In this instance, you’re not on the hook for the forgiven amount since a gift has its own tax requirements through estate and gift tax. This won’t impact your tax return unless more than $18,000 is forgiven.

What happens if you don’t report a 1099-C?

The IRS considered canceled debt income because you didn’t repay a loan you originally agreed to pay back. If you received a cancelation of debt from your personal loan lender through a 1099-C form, the IRS received a copy of that form, too. That means they will know if you fail to report that income, and you will typically have to pay a penalty.

Tax deductions and personal loans

A tax-deductible expense is money a taxpayer can subtract from their gross income to reduce their reported income and, therefore, the taxes they have to pay.

Interest payments on student loans, mortgages and business loans can be reported as tax deductions. However, personal loan interest payments only qualify as tax-deductible under certain circumstances.

Are personal loan payments tax deductible?

Personal loans’ tax deductions depend on how you use the money. You cannot deduct payments from your annual income for tax purposes when personal loans are used for personal needs, such as:

Is interest on a personal loan tax deductible?

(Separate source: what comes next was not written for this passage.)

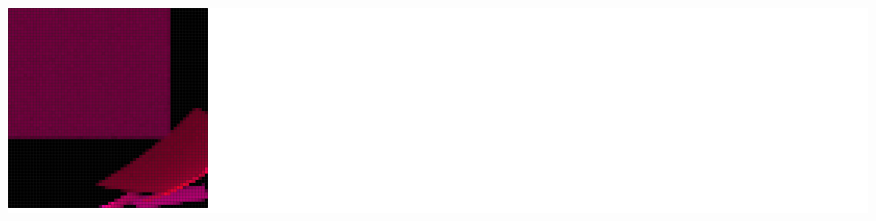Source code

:   <img src="imgs/00000000000000000000000000000000000000000000000000000000fca532a4_00000000000000000000000000000000000000000000000000000000000c5e4b.svg" width="200" />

If you borrow a personal loan and use any portion of it for business expenses, you can deduct the interest paid on that part of your personal loan.

Imagine you used any personal loan to cover office equipment or a vehicle you use only for your business. You could itemize those deductions and report the portion of the loan that went towards those expenses.

Other than that, personal loan payments can’t be deducted.

Do I have to report a personal loan on my taxes?

In most instances, you don’t need to report a personal loan on your taxes since it’s not considered income.

If any part of your loan gets canceled, you’ll need to report the amount canceled as income because it’s the amount you were given and didn’t get paid back.

However, if you used any of your loans for business expenses, you can note that in your itemized deductions on your tax return.

The bottom line

The IRS generally does not consider personal loans taxable, as these loans do not count as income. However, if you had a loan canceled, that may count as taxable income.

Tax laws change regularly, so you’ll want to consult a certified public accountant, a tax preparer or a tax advisor who is well-versed in the most recent updates.